Burning Down The House.
Reality:
One might argue that the potential risks of artificial intelligence (AI) currently dominate the public discourse about it. According to the majority of popular narratives, AI is about to decide humanity’s fate by increasingly taking over people’s tasks and replacing human relationships with autonomous agents for both professional and personal interactions.
The news is dominated by stories ranging from AI girlfriends/boyfriends to virtual influencers on social media, and (pornographic) deep fake images and videos. The AI landscape currently resembles the wild west – a chaotic and unpredictable environment where tech giants cut corners and ignore copyright laws and corporate policies in their desperate hunt for new data to train their AI tools. Meanwhile, as Western societies nearly drown in the vague but powerful agency of algorithms and the myths surrounding black boxes, data-poor countries are widely neglected and exploited in the context of data colonialism, resource extraction, biases, and environmental degradation, all favoring data-rich societies.

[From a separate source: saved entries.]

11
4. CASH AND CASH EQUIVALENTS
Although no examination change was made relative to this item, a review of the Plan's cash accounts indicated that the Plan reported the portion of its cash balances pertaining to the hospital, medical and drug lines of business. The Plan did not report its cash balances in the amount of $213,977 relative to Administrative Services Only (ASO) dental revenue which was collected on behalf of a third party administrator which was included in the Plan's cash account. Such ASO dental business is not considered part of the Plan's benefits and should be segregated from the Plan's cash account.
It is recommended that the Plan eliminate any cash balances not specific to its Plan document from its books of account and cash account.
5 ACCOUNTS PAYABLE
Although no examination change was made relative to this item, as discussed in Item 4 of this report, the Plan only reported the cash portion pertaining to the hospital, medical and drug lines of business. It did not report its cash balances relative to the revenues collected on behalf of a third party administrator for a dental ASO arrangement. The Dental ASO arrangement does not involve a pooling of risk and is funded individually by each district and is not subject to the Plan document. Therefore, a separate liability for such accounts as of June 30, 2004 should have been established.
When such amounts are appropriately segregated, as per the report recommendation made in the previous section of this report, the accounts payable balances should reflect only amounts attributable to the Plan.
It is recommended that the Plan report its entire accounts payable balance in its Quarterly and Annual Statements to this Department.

Authoritarian uses of AI for state propaganda, surveillance, and censorship are certainly not just an afterthought in all of this. These doomsday scenarios are deeply embedded in our imagination of the technology, and is mirrored in the design of rules and regulations for it, for instance, in the various risk levels of the EU AI Act. The pervasive fear of potentially ‘burning down the house’ shapes not only public perception but also the foundational principles guiding the development and deployment of AI.
Check:
As is often the case with significant aspects of human culture, technology is influenced by several factors, including ideologies. Once we strip away these dominant cultural narratives and begin to explain the abstract, formal models of algorithms and the concept of machine learning, we uncover the realities of AI.
The technology has been embedded in our daily tasks even before the mass popularity of generative AI tools, from email spam filters and voice assistants on smartphones to recommendations on streaming platforms and personalization of content on social media.
For years, automation has been part of our communication through automated email responses, chatbots in customer service, and smart devices enabling voice-activated commands. However, as generative AI tools work with vast amounts of existing and sometimes incomplete and imbalanced data to create new media objects, the limitations and inaccuracy of the generated output become apparent. These include a lack of applying context and nuance, ethical and moral reasoning, emotional intelligence, sociocultural sensitivity, and creative and abstract thinking.
To progress beyond using AI for mere automation and ordinary, mundane, and conventional tasks, society needs to democratize the technology without the ideologies or agendas imposed by others. This involves everyone directly or indirectly affected by new AI developments and regulations, including teachers, students, nurses, social workers, journalists, human rights advocates, and environmental activists, to name a few.
Industries must critically reflect on their use of AI and adhere to the highest ethical standards. That way we might save the house from burning down. However, without any collaborative efforts, we still risk losing things in the fire – things we will never get back.